#### WHAT YOU SHOULD DO:
The copy you return should hold only the lines from the top of the data below through the line with "- Homedrive:\Users\Username\Documents\MuseScore3\Plug-Ins or", each duplicated exactly and with no pictures.

Data records:
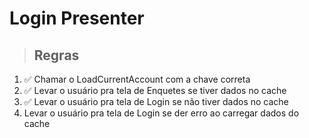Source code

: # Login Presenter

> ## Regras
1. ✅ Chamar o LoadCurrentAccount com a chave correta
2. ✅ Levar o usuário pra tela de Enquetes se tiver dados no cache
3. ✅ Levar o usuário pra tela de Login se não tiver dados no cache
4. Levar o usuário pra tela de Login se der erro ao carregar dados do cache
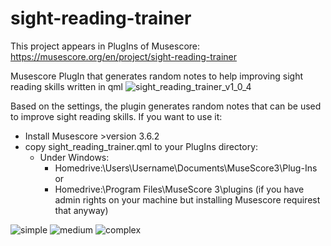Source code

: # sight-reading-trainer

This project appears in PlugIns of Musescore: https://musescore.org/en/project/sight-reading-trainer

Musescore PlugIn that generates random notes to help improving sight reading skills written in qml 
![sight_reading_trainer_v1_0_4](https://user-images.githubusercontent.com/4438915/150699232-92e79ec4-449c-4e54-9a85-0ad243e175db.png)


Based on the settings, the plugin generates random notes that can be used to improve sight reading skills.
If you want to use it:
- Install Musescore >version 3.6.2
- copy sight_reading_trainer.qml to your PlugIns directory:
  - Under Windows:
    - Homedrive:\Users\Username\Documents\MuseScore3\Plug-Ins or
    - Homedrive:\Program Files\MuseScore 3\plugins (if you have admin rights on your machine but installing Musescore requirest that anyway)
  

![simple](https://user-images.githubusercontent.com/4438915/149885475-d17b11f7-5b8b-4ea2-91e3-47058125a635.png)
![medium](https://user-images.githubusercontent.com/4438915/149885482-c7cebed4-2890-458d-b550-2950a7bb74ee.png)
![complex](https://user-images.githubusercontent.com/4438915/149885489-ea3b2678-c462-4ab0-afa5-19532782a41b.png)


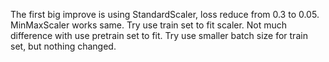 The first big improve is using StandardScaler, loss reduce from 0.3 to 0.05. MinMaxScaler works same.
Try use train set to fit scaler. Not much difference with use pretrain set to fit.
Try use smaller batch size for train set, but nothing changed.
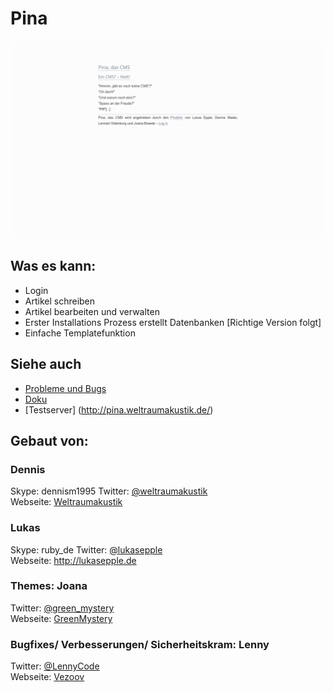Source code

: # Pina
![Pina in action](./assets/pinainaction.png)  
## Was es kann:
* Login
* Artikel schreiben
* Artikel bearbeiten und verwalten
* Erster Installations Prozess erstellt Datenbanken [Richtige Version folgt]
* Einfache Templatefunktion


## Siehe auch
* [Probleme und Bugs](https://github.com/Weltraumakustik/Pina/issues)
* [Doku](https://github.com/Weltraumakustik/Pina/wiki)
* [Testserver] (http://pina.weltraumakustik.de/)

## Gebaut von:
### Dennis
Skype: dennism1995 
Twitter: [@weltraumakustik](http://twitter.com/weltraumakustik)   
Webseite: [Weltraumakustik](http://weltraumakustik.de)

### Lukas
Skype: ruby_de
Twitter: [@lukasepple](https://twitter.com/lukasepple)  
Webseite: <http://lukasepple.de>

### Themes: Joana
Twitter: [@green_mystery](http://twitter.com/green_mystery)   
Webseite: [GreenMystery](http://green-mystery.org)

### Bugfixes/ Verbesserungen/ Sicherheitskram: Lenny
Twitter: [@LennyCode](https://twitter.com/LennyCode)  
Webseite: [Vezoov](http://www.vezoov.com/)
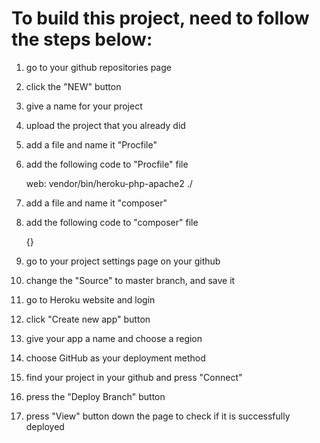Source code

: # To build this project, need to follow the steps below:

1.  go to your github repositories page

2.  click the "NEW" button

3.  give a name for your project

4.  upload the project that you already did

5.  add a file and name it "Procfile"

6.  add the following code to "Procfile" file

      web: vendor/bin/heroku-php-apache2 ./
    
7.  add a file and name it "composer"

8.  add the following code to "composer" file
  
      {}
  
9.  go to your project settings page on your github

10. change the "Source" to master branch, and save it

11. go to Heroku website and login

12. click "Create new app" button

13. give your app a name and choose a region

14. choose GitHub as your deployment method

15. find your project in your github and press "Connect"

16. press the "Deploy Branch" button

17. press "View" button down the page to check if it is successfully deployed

#### FINISHED EXERCISE:
Source code

: # Login Presenter

> ## Regras
1. ✅ Chamar o LoadCurrentAccount com a chave correta
2. ✅ Levar o usuário pra tela de Enquetes se tiver dados no cache
3. ✅ Levar o usuário pra tela de Login se não tiver dados no cache
4. Levar o usuário pra tela de Login se der erro ao carregar dados do cache
Source code

: # sight-reading-trainer

This project appears in PlugIns of Musescore: https://musescore.org/en/project/sight-reading-trainer

Musescore PlugIn that generates random notes to help improving sight reading skills written in qml 
![sight_reading_trainer_v1_0_4](https://user-images.githubusercontent.com/4438915/150699232-92e79ec4-449c-4e54-9a85-0ad243e175db.png)


Based on the settings, the plugin generates random notes that can be used to improve sight reading skills.
If you want to use it:
- Install Musescore >version 3.6.2
- copy sight_reading_trainer.qml to your PlugIns directory:
  - Under Windows:
    - Homedrive:\Users\Username\Documents\MuseScore3\Plug-Ins or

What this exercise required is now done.